The always-fun folks at Book Riot have done another great poll—this time on book ‘dealbreakers.’ As the article explains:
“Let’s say you’re reading a book. It’s pretty good. You’re basking in that glowy feeling that comes when you find something new to read that you think you might be able to love. Then something happens. It might happen all of a sudden or gradually, but at some point you realize that the book has done something you don’t like.”
They go on to list the top dealbreakers submitted by their poll respondents, which include casual treatment of sex and rape, stereotyped depcitions of LGBTQ relationships, factual errors, overly fancy words and other authorial faux-pas.
But what they don’t list is my number one ‘dealbreaker’—lack of proper proofreading! It drives me crazy to see random line breaks, no spaces between words, typos and OCR errors. One or two, and I can live with it. But if I hit five errors before I am 10 percent into the book, I bail.
I re-read books I particularly enjoy, and I also save the good ones because I have romanticized ideas that someday my future children might want to read them. And I would want to make sure that all the books I give them are error-free and provide a good experience. I have had decent luck during my all-indie year for books I purchase (although the Delphi Classics people don’t always proof as well as they could!) and have found that at least with indie authors, you can get a reply, and often a fix, if you email them and report a problem.

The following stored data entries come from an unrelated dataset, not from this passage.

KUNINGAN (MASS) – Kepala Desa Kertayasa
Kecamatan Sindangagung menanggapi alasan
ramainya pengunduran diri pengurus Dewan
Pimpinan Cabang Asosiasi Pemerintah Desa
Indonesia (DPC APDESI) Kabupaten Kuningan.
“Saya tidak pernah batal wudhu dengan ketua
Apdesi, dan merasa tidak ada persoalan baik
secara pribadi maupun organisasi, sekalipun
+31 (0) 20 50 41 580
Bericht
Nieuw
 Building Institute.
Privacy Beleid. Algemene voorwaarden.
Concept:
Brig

Not so with Big Pub though! Just for fun, I spot-checked a few books just now that I had returned. In one case, I even spoke with the author about it and she basically shrugged and said, ‘Oh well.’ That was last October—I know for sure because I wrote about it for TeleRead. Guess what? The book is still listing on the Kindle store for $17.93, and the sample is still showing the typos.

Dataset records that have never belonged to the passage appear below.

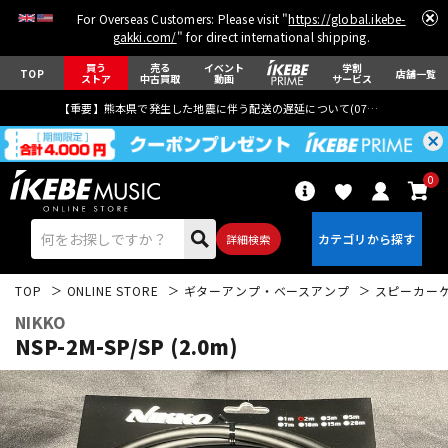
For Overseas Customers: Please visit "
https://global.ikebe-
gakki.com/
" for direct international shipping.
買う
売る
イベント
学割
TOP
店舗一覧
ストア
中古買取
動画
サービス
【重要】熊本県で発生した地震に伴う配送の遅延について(
07月29日
更新)
0
詳細検索
TOP
ONLINE STORE
ギターアンプ・ベースアンプ
スピーカー
NIKKO
NSP-2M-SP/SP (2.0m)
エレキギター
アコギ/エレアコ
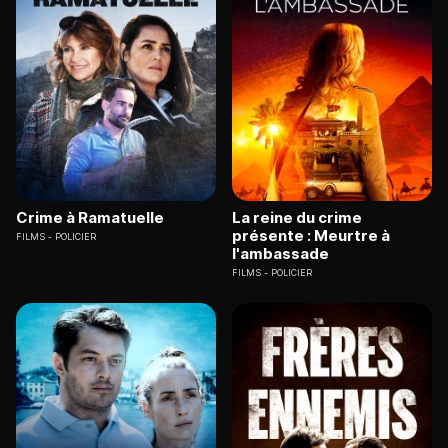
Crime à Ramatuelle
La reine du crime
présente : Meurtre à
FILMS
POLICIER
l'ambassade
FILMS
POLICIER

This is why I only read releases from the big publishers in library book form now. Nothing takes me out of a good story more than feeling like I’m suddenly working in an unpaid copy-editing job. At least with a library book, I didn’t pay for it. So it’s easy to just delete and move onto something better.
That’s one great thing about audiobooks. You don’t see the typos. 😉
@Andy. Haven’t you ever heard a narrator flub a word? That’s an audiobook “typo” and I’d quit the book if there were too many.
My dealbreakers:
Bad or non-standard formatting. Project Gutenburg’s plain vanilla text.

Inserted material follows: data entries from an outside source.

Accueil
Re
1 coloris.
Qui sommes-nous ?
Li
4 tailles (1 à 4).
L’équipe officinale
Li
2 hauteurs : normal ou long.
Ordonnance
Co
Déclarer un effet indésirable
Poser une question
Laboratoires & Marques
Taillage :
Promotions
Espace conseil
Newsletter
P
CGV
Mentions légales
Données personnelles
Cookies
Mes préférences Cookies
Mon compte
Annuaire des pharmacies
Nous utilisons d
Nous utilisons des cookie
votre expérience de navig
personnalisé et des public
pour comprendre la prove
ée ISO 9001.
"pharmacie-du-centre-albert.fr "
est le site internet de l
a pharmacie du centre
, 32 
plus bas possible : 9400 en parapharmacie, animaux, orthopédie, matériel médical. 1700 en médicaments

Too much action and too little development or detail. I prefer building up to something big rather than a lot quick incidents one after the other.
Flying people. Humans aren’t aerodynamic and internal engery sources that give people flight aren’t believable. Too a lessor extent; magic or other events that defy plausibility.
Religious proselytizing. It is ok for books to be about religions or have religious people, but I won’t take an author preaching religion to readers.
@Greg. True, there are mistakes in any medium. The audiobooks I’ve listened to haven’t had many flubs other than inconsistencies in pronouncing names. When I give up on an audiobook, it’s usually because I don’t like the reading style.
About flying, Ian Creasey’s “The Prize Beyond Gold” has an interesting and more-realistic treatment of it. Flying is a part of a vast body modification trend that has its detractors, which is a major theme of the story, and people who’ve been well-modified for flying cease to look human. A free audio version of it is on the podcast Escape Pod here: http://escapepod.org/2011/11/10/ep318-the-prize-beyond-gold/
I stop reading when the dialogue feels completely unrealistic to me.